We were teenage girls at one time and we know what it’s like to have a crush on that dangerous older guy (although let’s remember, people, it’s not Sean Connery). Nevertheless – do you really want to marry the first guy you sleep with? And what we really can’t figure out is what is his attraction to her, other than a virgin lay? Say the words ”Most of all I’m scared of walking out of this room and never feeling the rest of my whole life the way I feel when I’m with you” to any guy, even your husband, and we guarantee he’ll run screaming from the room. The movie is so filled with moments like this that we never cease to be amazed at how well it did at the box office.

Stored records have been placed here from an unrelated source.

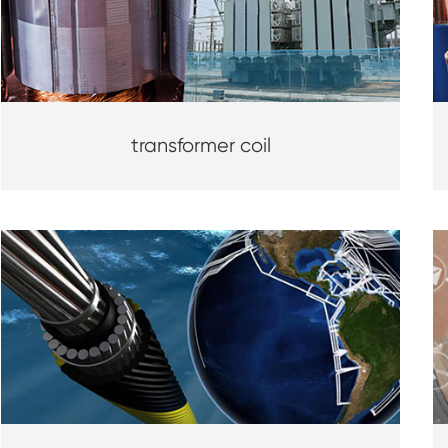
transformer coil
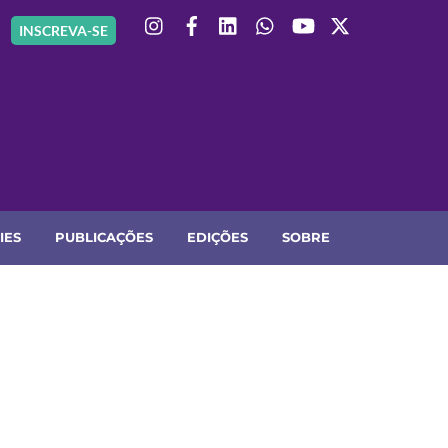
Instagram
Facebook
Linkedin
Whatsapp
YouTube
X
INSCREVA-SE
IES
PUBLICAÇÕES
EDIÇÕES
SOBRE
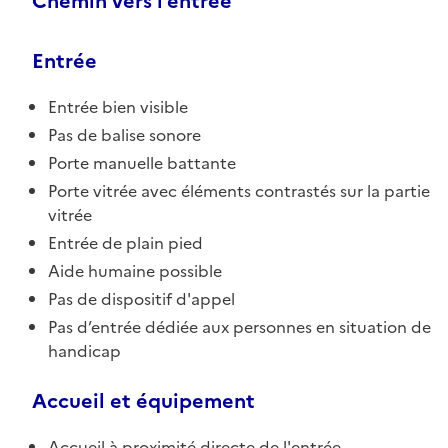
Chemin vers l'entrée
Entrée
Entrée bien visible
Pas de balise sonore
Porte manuelle battante
Porte vitrée avec éléments contrastés sur la partie
vitrée
Entrée de plain pied
Aide humaine possible
Pas de dispositif d'appel
Pas d’entrée dédiée aux personnes en situation de
handicap
Accueil et équipement
Accueil à proximité directe de l'entrée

We see several possible outcomes for these two and none of them is happily ever after. We see her going off to law school and one day working at the UN, or going off to Kenya with the Peace Corps to study the economics of developing countries as she so fervently evangelizes. The best we can envision for Johnny is that he opens a dance school, which will give him a successful career of his own. And which also means that he’ll spend his days surrounded by beautiful young dancers while Baby is off saving the world. The worst case scenario, a/k/a what actually happens, is that he spends his days sitting on the couch in his underwear (and leather jacket), drinking beer and waiting for his wife the civil rights lawyer to get home and make dinner. Maybe he’ll occasionally rouse himself to go pay a visit to one of the ladies down the street. Hey, they’re throwing themselves at him. And they smell so good!
Mark our words; she’ll rue the day she yelled “You’re wild!” instead of “You’re history!” in that car.